** TASK DIRECTIONS **
In the entries below, copy only the lines from the one that contains "Try a freehand" through the last line, exactly, and omit any pictures.

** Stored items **
++++++++++++++++++++

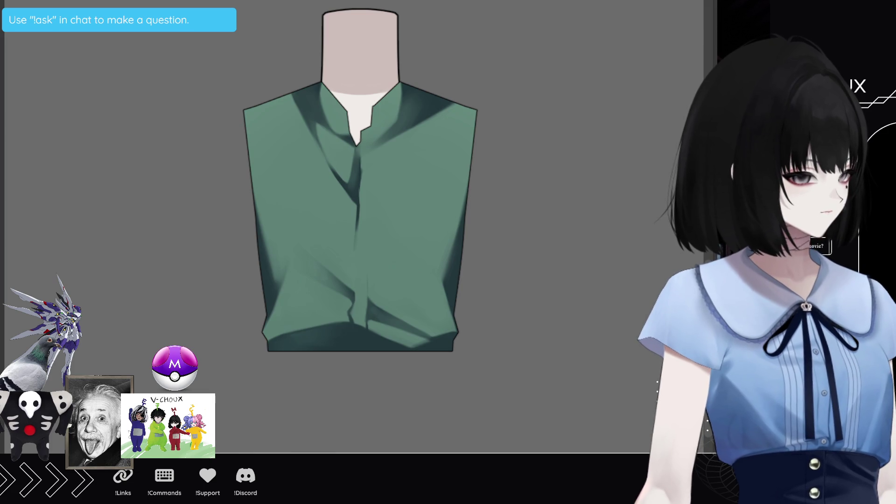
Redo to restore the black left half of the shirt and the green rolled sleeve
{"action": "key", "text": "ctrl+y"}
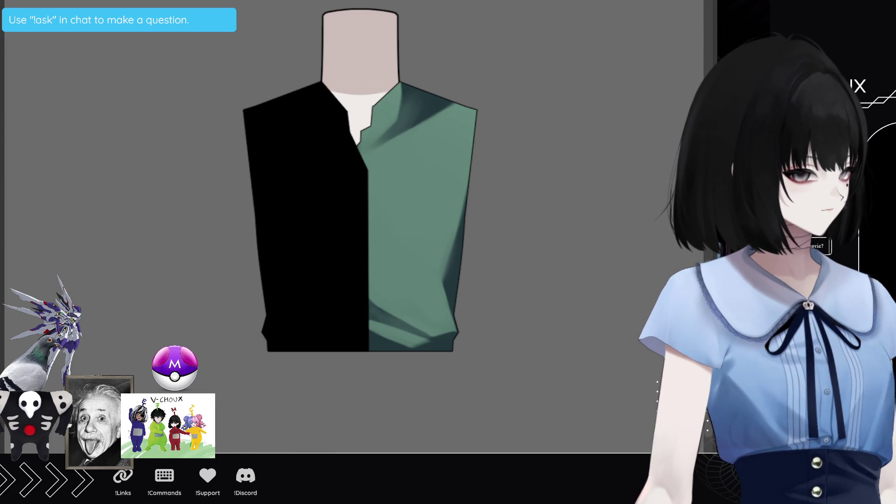
{"action": "key", "text": "ctrl+y"}
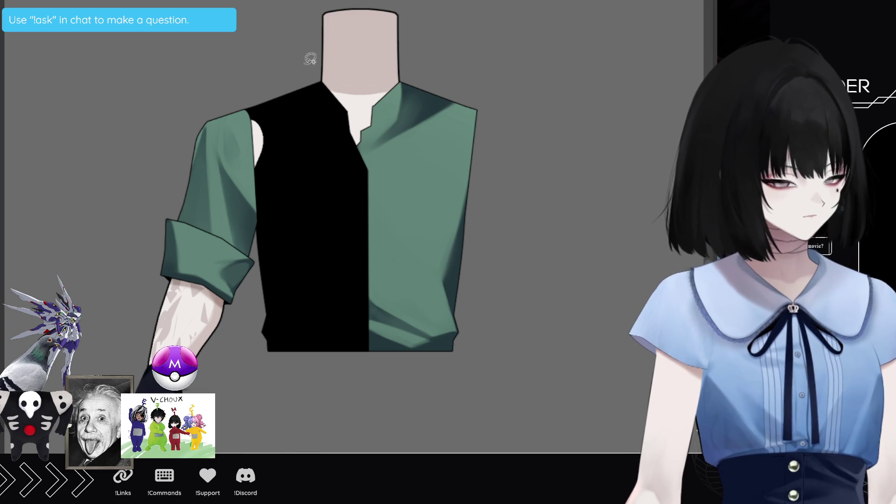
{"action": "mouse_move", "coordinate": [167, 5]}
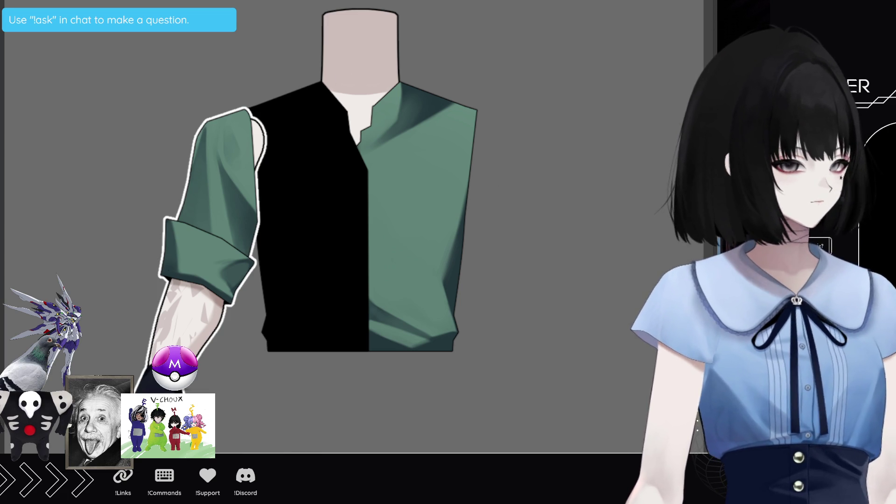
{"action": "scroll", "coordinate": [378, 359], "scroll_direction": "down", "scroll_amount": 3}
Try a freehand selection and a larger cuff outline around the sleeve end, then discard both
{"action": "left_click_drag", "start_coordinate": [377, 360], "coordinate": [498, 142]}
{"action": "key", "text": "ctrl+d"}
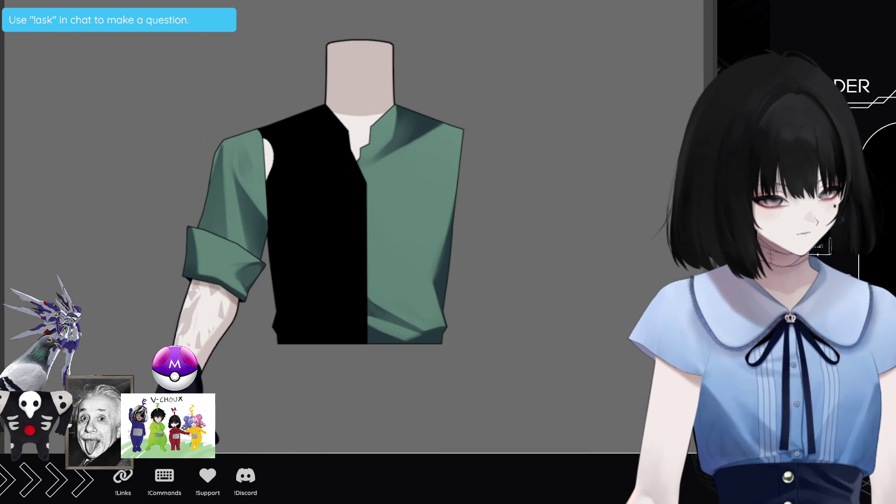
{"action": "scroll", "coordinate": [354, 288], "scroll_direction": "up", "scroll_amount": 3}
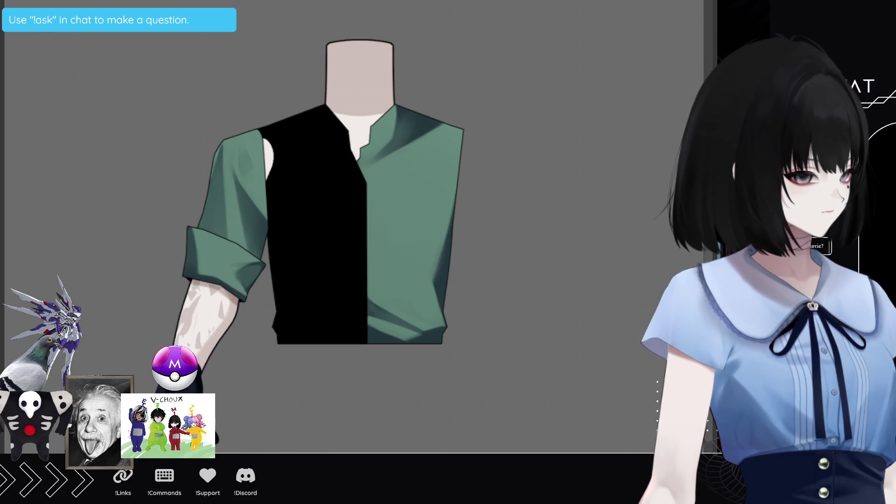
{"action": "left_click_drag", "start_coordinate": [180, 217], "coordinate": [265, 266]}
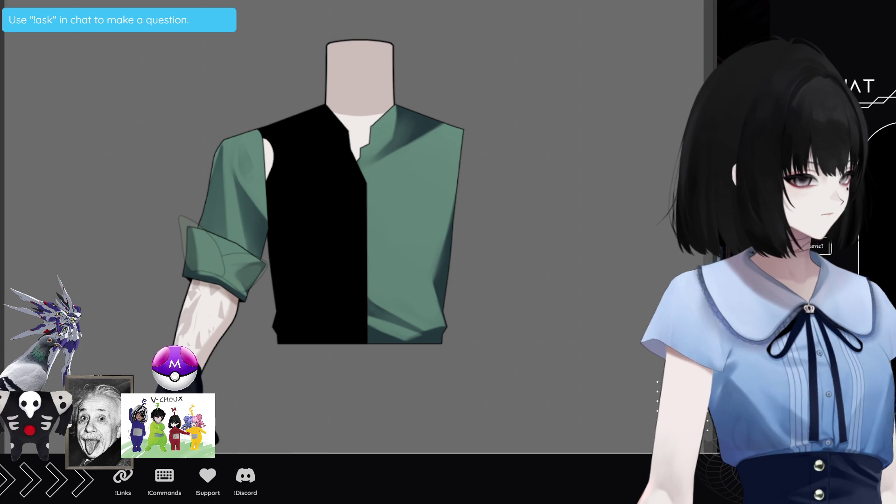
{"action": "key", "text": "ctrl+z"}
Undo the painted forearm and shoulder skin, then the green sleeve
{"action": "left_click_drag", "start_coordinate": [17, 143], "coordinate": [14, 252]}
{"action": "left_click", "coordinate": [114, 231]}
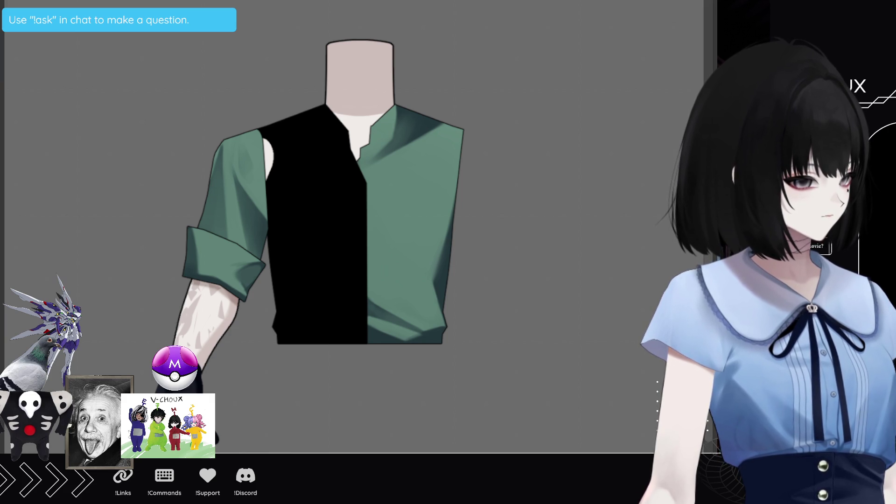
{"action": "key", "text": "ctrl+z"}
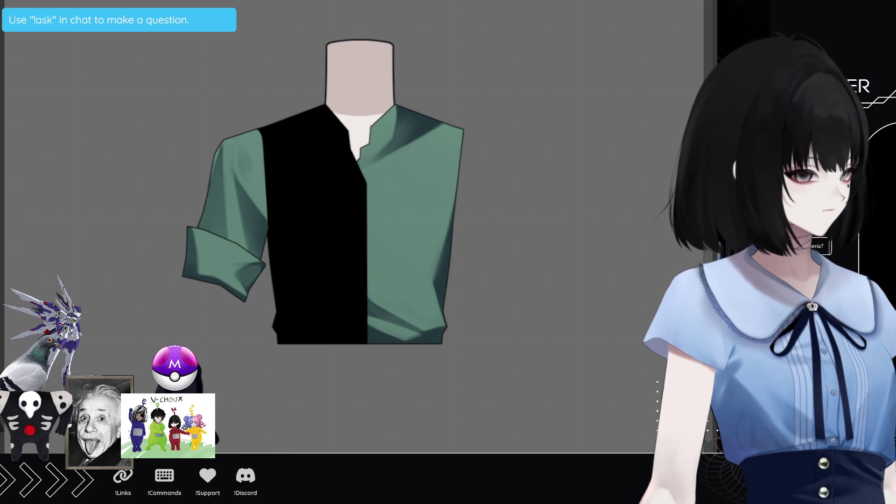
{"action": "key", "text": "ctrl+z"}
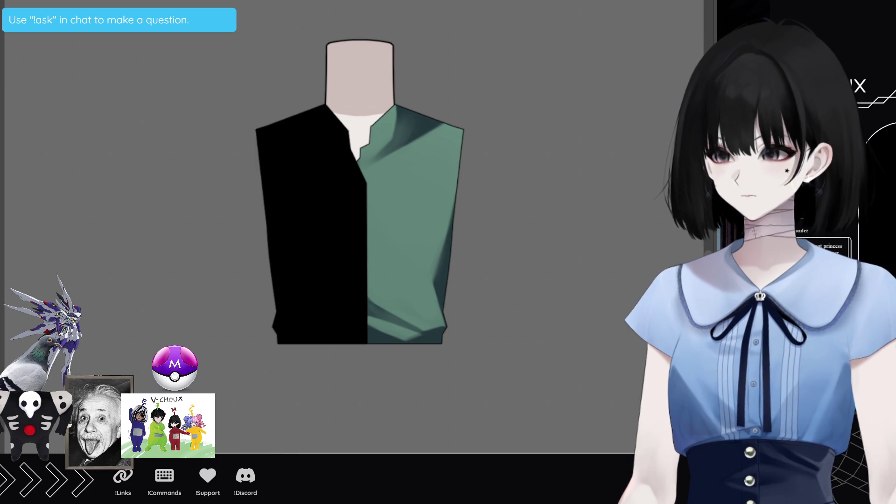
Scroll the view up over the sleeveless black-and-green torso
{"action": "scroll", "coordinate": [448, 226], "scroll_direction": "up", "scroll_amount": 1}
Block in a black arm from the left shoulder down to the hand
{"action": "scroll", "coordinate": [367, 271], "scroll_direction": "down", "scroll_amount": 2}
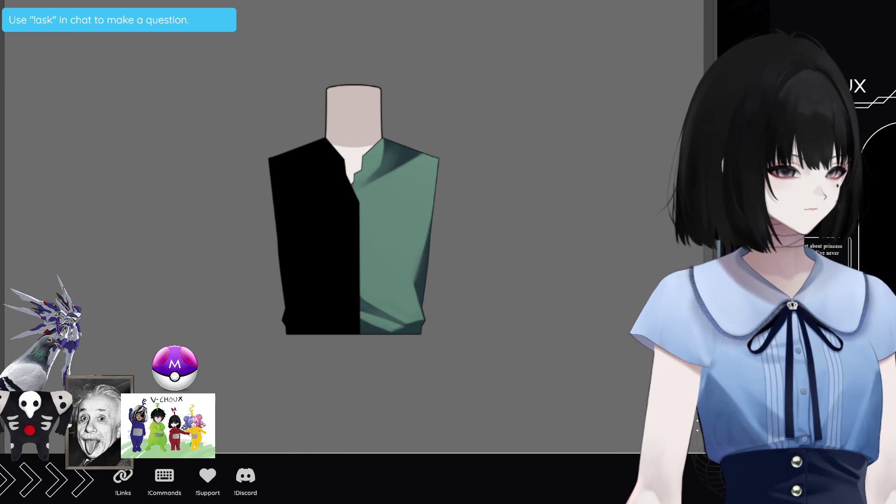
{"action": "left_click_drag", "start_coordinate": [212, 269], "coordinate": [260, 299]}
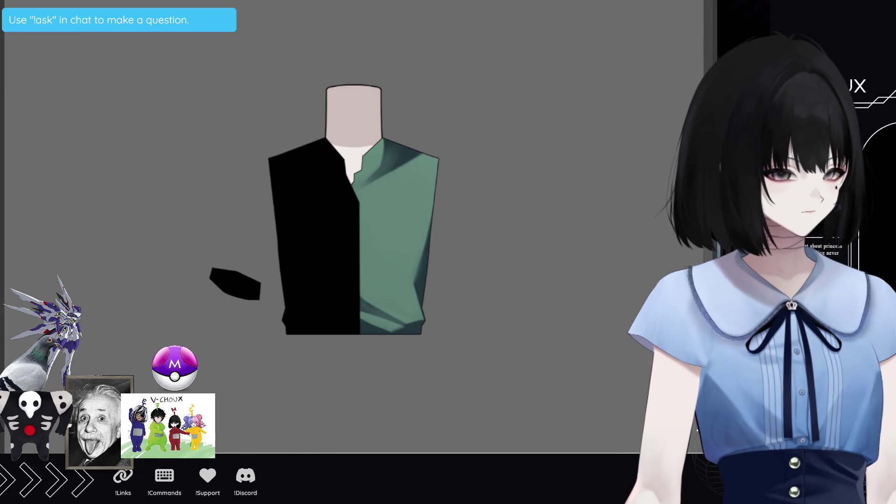
{"action": "key", "text": "ctrl+z"}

++++++++++++++++++++

** PROBLEM SOLUTION **
Try a freehand selection and a larger cuff outline around the sleeve end, then discard both
{"action": "left_click_drag", "start_coordinate": [377, 360], "coordinate": [498, 142]}
{"action": "key", "text": "ctrl+d"}
{"action": "scroll", "coordinate": [354, 288], "scroll_direction": "up", "scroll_amount": 3}
{"action": "left_click_drag", "start_coordinate": [180, 217], "coordinate": [265, 266]}
{"action": "key", "text": "ctrl+z"}
Undo the painted forearm and shoulder skin, then the green sleeve
{"action": "left_click_drag", "start_coordinate": [17, 143], "coordinate": [14, 252]}
{"action": "left_click", "coordinate": [114, 231]}
{"action": "key", "text": "ctrl+z"}
{"action": "key", "text": "ctrl+z"}
Scroll the view up over the sleeveless black-and-green torso
{"action": "scroll", "coordinate": [448, 226], "scroll_direction": "up", "scroll_amount": 1}
Block in a black arm from the left shoulder down to the hand
{"action": "scroll", "coordinate": [367, 271], "scroll_direction": "down", "scroll_amount": 2}
{"action": "left_click_drag", "start_coordinate": [212, 269], "coordinate": [260, 299]}
{"action": "key", "text": "ctrl+z"}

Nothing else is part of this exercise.